# [Task instructions]
The response must contain every line from the records below that has "Instantiate".

Record excerpts START

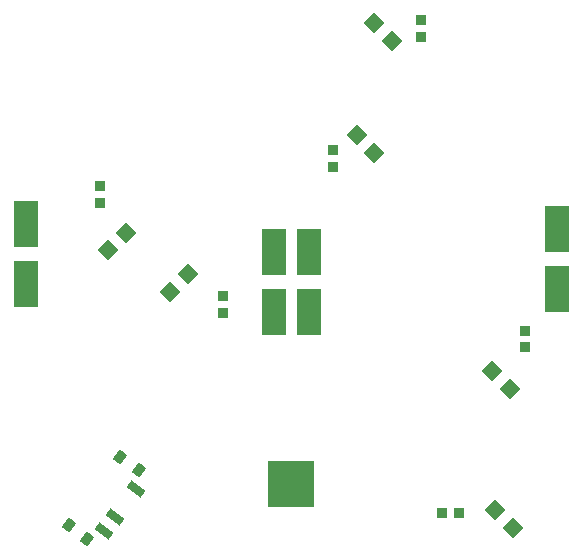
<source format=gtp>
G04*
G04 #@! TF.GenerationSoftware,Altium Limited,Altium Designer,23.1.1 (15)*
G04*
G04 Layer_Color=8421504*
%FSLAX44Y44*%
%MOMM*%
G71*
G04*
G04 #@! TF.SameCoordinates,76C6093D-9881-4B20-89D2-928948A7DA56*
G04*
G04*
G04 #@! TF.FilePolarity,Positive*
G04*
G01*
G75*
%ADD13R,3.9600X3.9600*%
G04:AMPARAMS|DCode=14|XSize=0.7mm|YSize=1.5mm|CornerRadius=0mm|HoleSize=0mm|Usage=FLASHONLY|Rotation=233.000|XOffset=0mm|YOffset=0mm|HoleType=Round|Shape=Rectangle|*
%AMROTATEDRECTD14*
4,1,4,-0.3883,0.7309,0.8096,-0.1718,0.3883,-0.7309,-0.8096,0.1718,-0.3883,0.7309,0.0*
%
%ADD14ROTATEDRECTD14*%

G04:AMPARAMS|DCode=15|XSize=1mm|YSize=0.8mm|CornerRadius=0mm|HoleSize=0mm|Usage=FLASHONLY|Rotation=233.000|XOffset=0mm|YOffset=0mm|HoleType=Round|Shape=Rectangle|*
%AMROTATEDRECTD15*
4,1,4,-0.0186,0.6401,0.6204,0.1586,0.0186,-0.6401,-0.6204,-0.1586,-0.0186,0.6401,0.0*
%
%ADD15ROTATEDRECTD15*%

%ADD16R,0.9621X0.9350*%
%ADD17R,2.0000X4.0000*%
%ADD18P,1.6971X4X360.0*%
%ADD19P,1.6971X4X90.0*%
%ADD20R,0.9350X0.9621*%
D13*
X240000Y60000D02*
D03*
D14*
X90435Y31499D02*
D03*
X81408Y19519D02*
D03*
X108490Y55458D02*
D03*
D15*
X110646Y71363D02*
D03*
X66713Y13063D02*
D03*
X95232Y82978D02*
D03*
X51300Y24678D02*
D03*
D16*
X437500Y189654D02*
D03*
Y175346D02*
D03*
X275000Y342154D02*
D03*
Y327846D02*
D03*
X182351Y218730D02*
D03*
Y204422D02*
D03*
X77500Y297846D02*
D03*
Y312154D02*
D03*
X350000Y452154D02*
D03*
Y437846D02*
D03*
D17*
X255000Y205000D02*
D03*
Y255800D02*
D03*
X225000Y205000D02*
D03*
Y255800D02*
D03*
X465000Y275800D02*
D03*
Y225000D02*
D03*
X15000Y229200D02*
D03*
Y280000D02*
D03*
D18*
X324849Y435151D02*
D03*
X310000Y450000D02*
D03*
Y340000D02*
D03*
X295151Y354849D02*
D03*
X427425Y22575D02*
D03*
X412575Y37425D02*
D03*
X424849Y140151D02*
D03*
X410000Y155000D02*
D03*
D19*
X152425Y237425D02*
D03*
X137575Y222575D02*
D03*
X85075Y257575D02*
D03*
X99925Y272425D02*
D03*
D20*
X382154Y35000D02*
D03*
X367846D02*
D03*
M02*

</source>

Record excerpts END
Record excerpts START

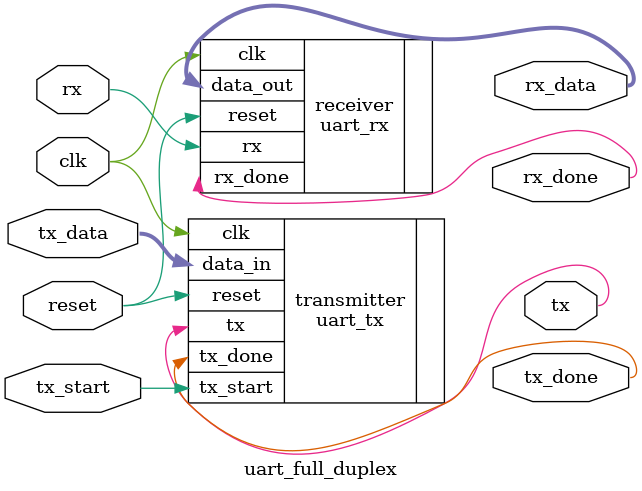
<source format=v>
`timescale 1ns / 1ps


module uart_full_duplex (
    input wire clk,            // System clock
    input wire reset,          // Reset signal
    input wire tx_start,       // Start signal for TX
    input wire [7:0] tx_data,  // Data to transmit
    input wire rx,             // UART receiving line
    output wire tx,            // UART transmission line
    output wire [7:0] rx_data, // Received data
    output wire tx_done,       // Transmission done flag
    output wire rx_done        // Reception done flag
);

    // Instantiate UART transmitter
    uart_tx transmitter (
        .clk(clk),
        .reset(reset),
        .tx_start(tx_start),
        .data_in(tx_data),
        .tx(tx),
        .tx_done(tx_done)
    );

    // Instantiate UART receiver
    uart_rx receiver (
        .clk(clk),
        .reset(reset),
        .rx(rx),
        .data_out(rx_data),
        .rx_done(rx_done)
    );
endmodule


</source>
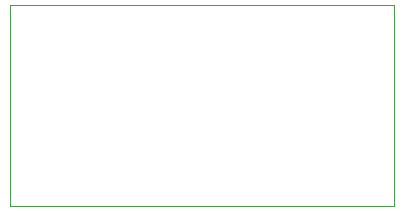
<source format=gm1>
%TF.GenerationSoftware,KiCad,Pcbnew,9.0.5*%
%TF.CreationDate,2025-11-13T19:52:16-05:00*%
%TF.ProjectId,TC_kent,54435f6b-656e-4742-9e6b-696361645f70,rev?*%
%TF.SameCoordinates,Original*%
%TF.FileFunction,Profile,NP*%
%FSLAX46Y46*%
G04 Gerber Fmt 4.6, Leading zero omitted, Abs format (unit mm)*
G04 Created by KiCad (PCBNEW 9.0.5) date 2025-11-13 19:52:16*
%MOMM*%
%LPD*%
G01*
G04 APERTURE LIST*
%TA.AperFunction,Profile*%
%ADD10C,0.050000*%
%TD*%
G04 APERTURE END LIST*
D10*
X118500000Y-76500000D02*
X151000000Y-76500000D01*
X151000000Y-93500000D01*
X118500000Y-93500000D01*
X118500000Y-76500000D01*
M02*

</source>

Record excerpts END

# [Answer to this exercise]
    // Instantiate UART transmitter
    // Instantiate UART receiver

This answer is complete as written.